Reichert et al. also attribute this age structure to original antigenic sin but emphasize the importance of exposures to the changing hemagglutinin glycosylation patterns of earlier influenza (H1N1) subtypes (eg, those circulating before and after 1948) on a background of relatively conserved T-cell epitopes (14). However, the possibility that the age structure of pandemic (H1N1) 2009 infection is due simply to single or repeated exposures to different or differentially exposed hemagglutinin epitopes has not been ruled out.
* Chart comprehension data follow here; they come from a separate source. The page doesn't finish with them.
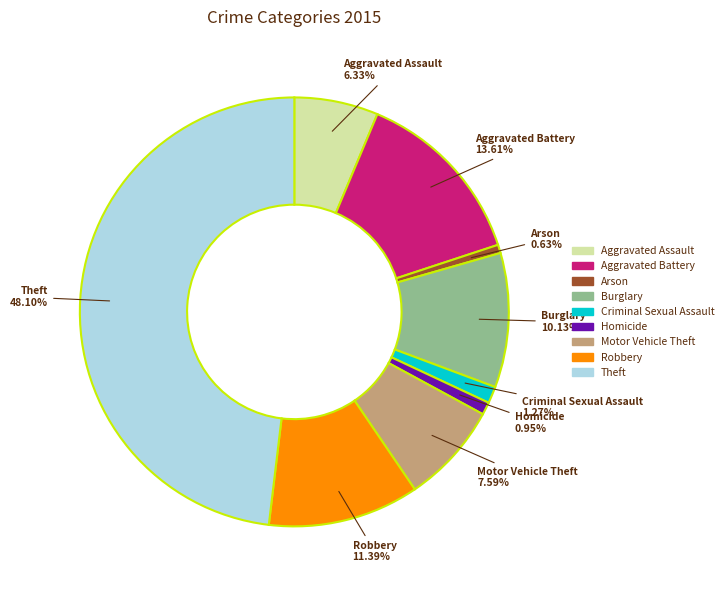

How many slices are in this pie chart?

9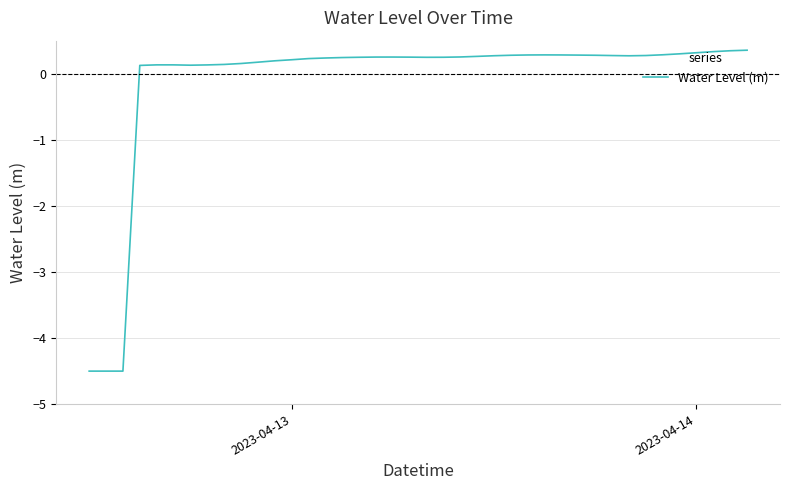

What is the minimum value shown in the chart?

-4.5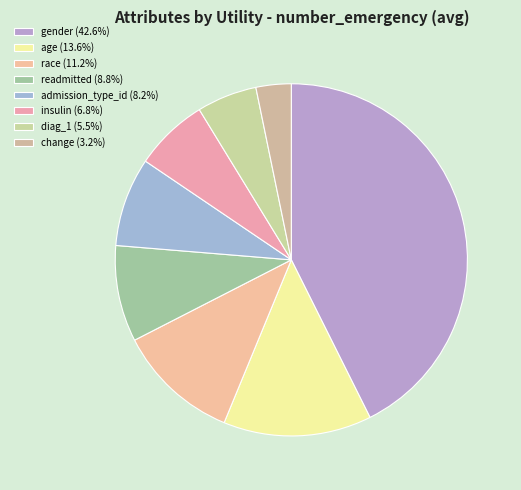

Combined, what portion of the pie is race and gender?

53.9%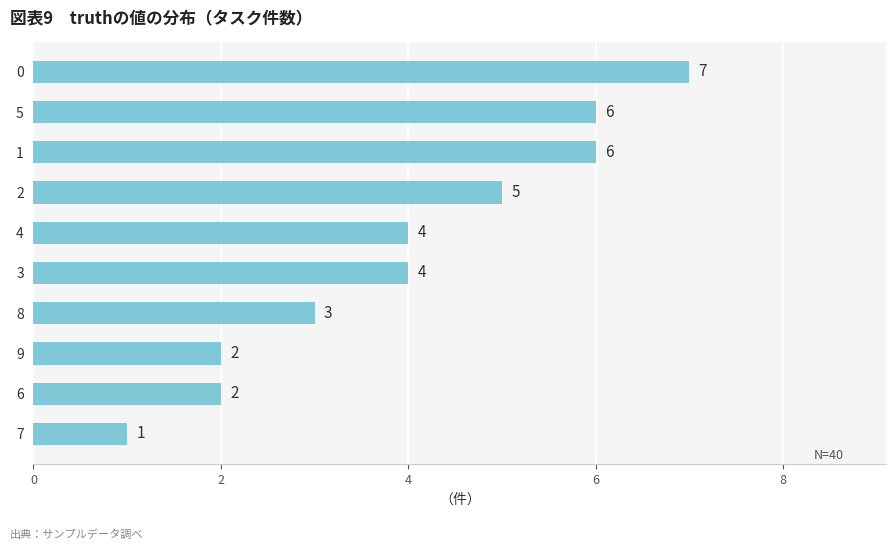

True or false: the data shows 2 at 8.

False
Useful information bearing on these questions might be gained by comparing antibody levels, antibody reactivities, and the original antigenic sin phenomenon in serum samples from the various age cohorts that had early exposures to markedly different (or to no) influenza (H1N1) serotypes, eg, persons born before 1918; during 1918–1927, 1928–1946, 1947–1956, and 1957–1976; and after 1976. Of related interest are the 2009 influenza experiences of the≈ 25.6 million persons living in America vaccinated with the 1976 Hsw1N1 vaccine (17), including 2.5 million born during 1957–1975, when influenza (H1N1) viruses did not circulate

The current pandemic provides the challenge to public health responses that Adjala and Henderson describe, as well as an opportunity to extend the efforts of Francis to better understand the complicated epidemiology of influenza. Is original antigenic sin really a sin from which our immune systems need to be saved? Or is it an epidemiologic blessing in disguise? We have much more to learn. As St. Augustine wrote (Confessiones, 8, 7):“Lord make me chaste—but not yet.”